* SET PROBLEM 1:
Answer these questions using the essay about anger and yoga:
(a) According to the essay, what was the writer told was the only way back to a whole being?
(b) What did the writer often do on coming home after a long day at work and drinks with 'friends'?
(c) What does the essay's final line introduce?
* SET PROBLEM 2:
Translate this sentence from the essay about anger and yoga into German: "Several years ago, I found myself becoming more and more angry."
* SET PROBLEM 3:
Pick up the essay about anger and yoga after its final line, "Enter yoga.", and carry it forward.

Several years ago, I found myself becoming more and more angry. It had started growing in me and no matter what I did; it felt like it was eating me from the inside out. Part of it was because I was no longer safe within my religion. During a period of emotional delicacy words were issued down upon me that at the time seemed comforting but in the long run, devastating. I was not raped, I was in the wrong place, at the wrong time, asking for it by my actions—so I was told. And the only way back to a whole being was by never speaking about it to anyone but god. And I tried; I tried for a long time to make myself whole. To throw myself into the arms of god and he would provide—the anger would fade. But it didn’t. I withdrew. All the boxes had been checked and I was still angry at the world, angry at those fucking words, angry at that man who forced himself on me so many years ago. And many nights, after a long day at a well paying job, drinks with ‘friends’, I would come home and cry knowing my thoughts were going to kill me.

Enter yoga.

* MATERIAL SHOWN:
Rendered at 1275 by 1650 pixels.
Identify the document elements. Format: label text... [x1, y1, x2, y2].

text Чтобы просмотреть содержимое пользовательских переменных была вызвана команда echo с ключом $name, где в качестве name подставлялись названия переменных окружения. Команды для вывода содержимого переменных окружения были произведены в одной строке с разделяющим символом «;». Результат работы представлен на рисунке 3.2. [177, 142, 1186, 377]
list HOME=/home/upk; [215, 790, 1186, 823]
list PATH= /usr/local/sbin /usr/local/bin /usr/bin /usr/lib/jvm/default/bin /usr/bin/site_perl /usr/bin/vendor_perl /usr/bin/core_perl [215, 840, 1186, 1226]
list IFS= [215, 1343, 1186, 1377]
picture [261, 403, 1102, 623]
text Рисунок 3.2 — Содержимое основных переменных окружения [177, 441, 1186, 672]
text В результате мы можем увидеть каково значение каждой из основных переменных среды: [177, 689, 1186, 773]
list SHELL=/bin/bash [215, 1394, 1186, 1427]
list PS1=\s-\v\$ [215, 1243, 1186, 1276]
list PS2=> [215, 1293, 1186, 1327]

* EXPECTED OUTPUT 1:
(a) Never speaking about it to anyone but god.
(b) Cried, knowing those thoughts were going to kill the writer.
(c) Yoga.

* EXPECTED OUTPUT 2:
Vor einigen Jahren merkte ich, dass ich immer wütender wurde.

* EXPECTED OUTPUT 3:
After seeking reliable council from people who worked with rape victims I realized that before I could even try to be whole, I had to work on me, the internal me. And the only way to do this was to be okay with being myself, within a space, on my own. I started Tai Chi, moved on to restorative yoga, and then into some vinyasa yoga. To this day, I come back to restorative yoga more often than any other. For me, it’s been the few moments in a day where I can slow down, think about my intentions or what’s really bothering me and let it go. Sometimes I can’t let it go, but I can sure well figure out why I can’t. And that’s okay too. After years of practice I’ve finally found peace with my demons. There is no longer a battle over which will win today. I often say this, but it doesn’t ring any less true; it’s better to have a balance with your inner demons and talk with them rather than let them overwhelm you to a point of no return.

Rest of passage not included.